An impatient, personable young man from London has himself rowed from the brig Henrietta to the New York shore of 1746 with a bill of exchange in his pocket. It’s for the huge amount of one thousand pounds – and must be honoured within sixty days by trader Master Lovell, who owes this sum to the London company who issued the bill.

Scan_20160610

Deeply suspicious of this ‘strip of a boy who comes demanding payment of an awk’ard-sized fortune, on no surety‘ – and with London a six-week sail across the ocean, meaning a fraud couldn’t be uncovered before the money falls due – Lovell and his fellow merchants have a make-or-break decision to take. Is the mysterious Richard Smith genuine? A bold-faced crook? Up to political mischief? Or attempting something much darker?

For he’s up to something, everyone agrees. He openly admits to it. Yet despite hints and red herrings nothing will prise the exact truth out of him – not offers of violence, rooftop chases, a duel, a branding, nor the threat of the hangman’s noose. Smith keeps his secret until the final page.

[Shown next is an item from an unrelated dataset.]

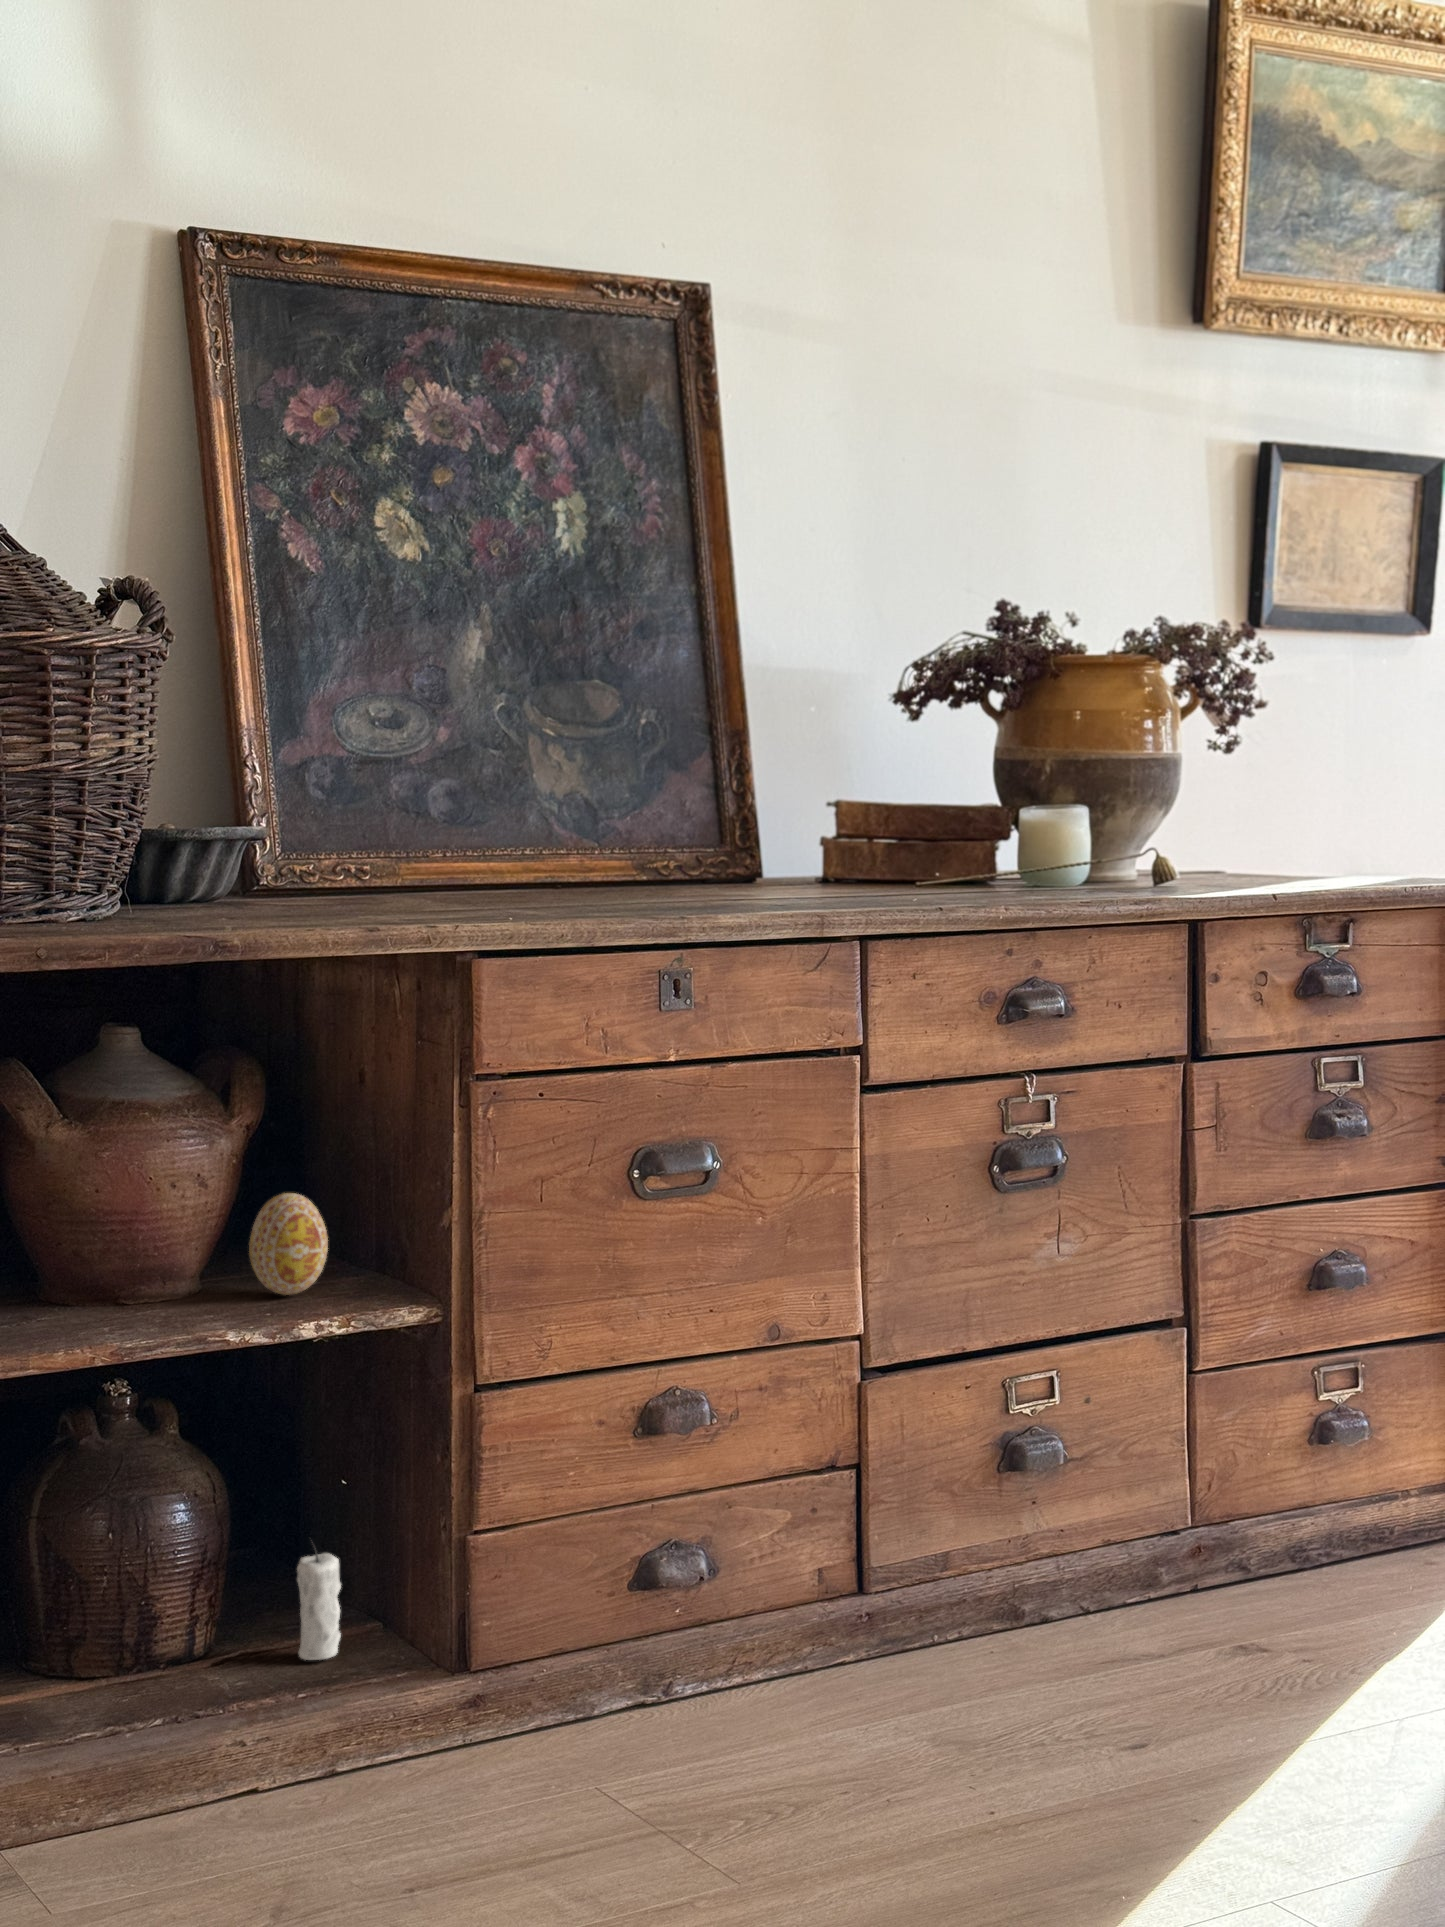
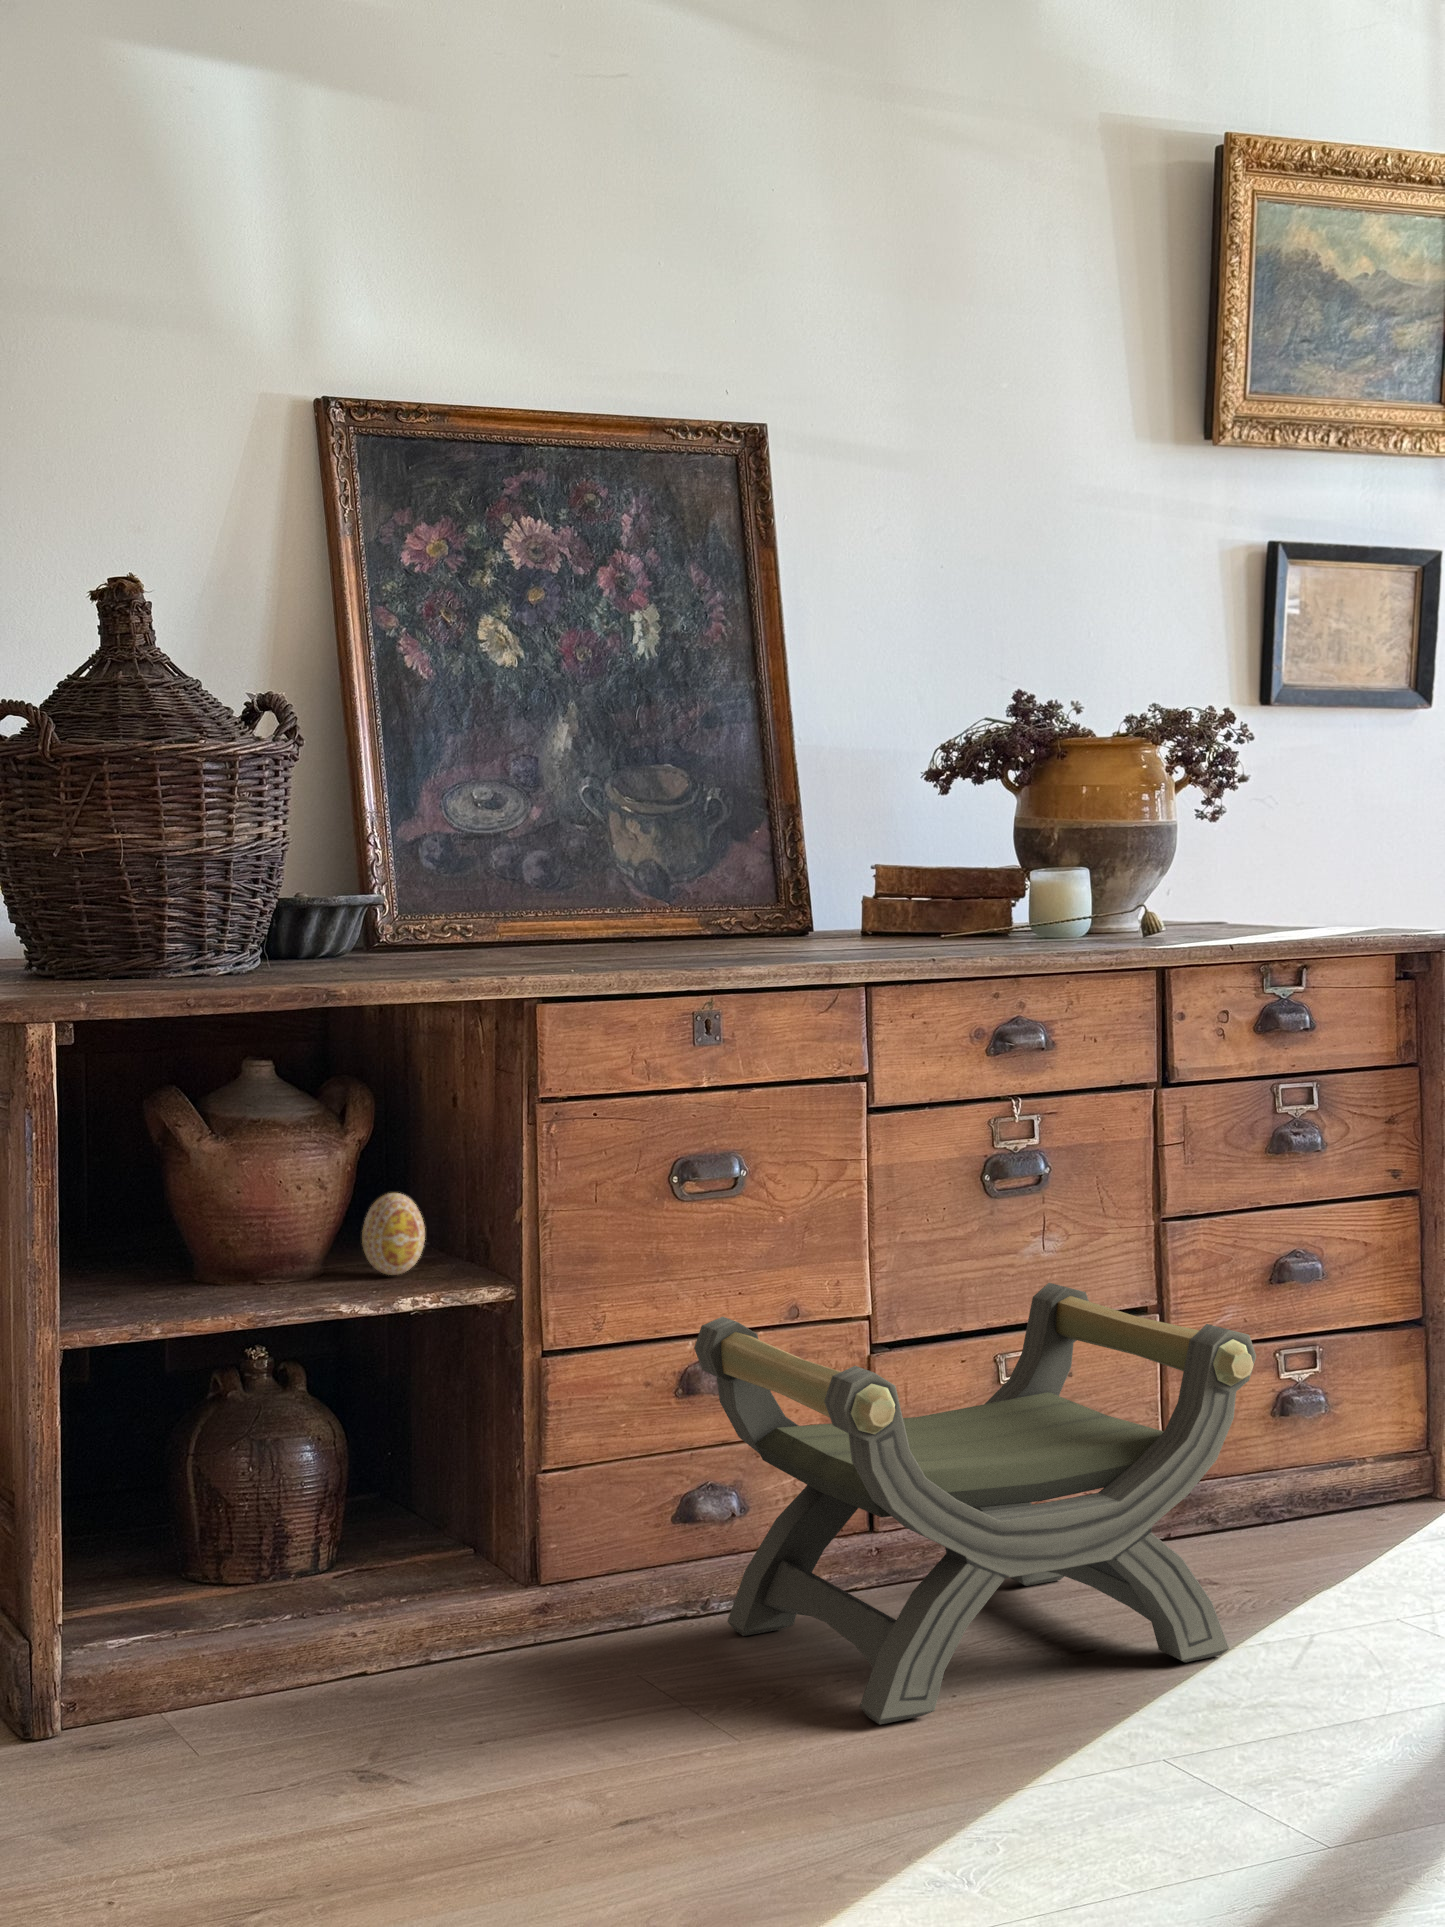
stool: none [662,1292,1343,1853] -> present [694,1283,1256,1725]
candle: present [297,1552,341,1660] -> none [400,1472,436,1572]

Francis Spufford’s novel is a fine plum pudding of a book, rich with spice and full of silver-sixpence-like surprises. I gobbled it up, swallowing it down (along with envy of an author who can create such a clever game of pass-the-parcel) layer upon layer of story from which the reader must tease-out clues and try to get a feel for the secret lying at its core.

The language is gloriously dense in places. But if it is occasionally purple it is the colour of a Georgian brocade waistcoat, the texture of the cloth opulent under one’s exploring fingers, yet not necessarily giving an accurate clue to the wearer’s true identity. This is arguably necessary, since modern language would struggle to convey the landscape of a city where church spires look down on a display of trophy human scalps; where the reality of a duel is a blundering struggle through deep snow, with spurting blood and unexpected consequences; where one of the great cities of the world is in the bold process of creating itself.

Then there are Spufford’s wonderful characters: the feline Tabitha, who hates novels yet quotes Shakespeare; the voluptuous Mrs Tomlinson, who makes Smith a generous offer he cannot, for politeness, refuse; the intriguing Achilles, ‘a tall African of about Smith’s age, wearing livery, with long limbs and a tight knob of a head like the bole of a dark tree’  who has, for a slave, a complex relationship with Septimus Oakeshott, the Governor’s young aide. My heart still breaks over Septimus.

Historical novels don’t all have to be bodice-rippers. They can be Wolf Hall. They can be Golden Hill. I was going insane trying to work out what was at the bottom of it all – now I’m mad to find out whether there might possibly be a sequel.